* [Exercise directions]: Please copy every row below word for word, keeping each line as it appears.

* [Dataset]:

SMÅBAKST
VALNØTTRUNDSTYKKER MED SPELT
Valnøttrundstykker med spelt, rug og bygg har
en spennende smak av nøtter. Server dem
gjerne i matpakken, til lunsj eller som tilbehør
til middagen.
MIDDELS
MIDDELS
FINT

* [Expected answer]:
SMÅBAKST
VALNØTTRUNDSTYKKER MED SPELT
Valnøttrundstykker med spelt, rug og bygg har
en spennende smak av nøtter. Server dem
gjerne i matpakken, til lunsj eller som tilbehør
til middagen.
MIDDELS
MIDDELS
FINT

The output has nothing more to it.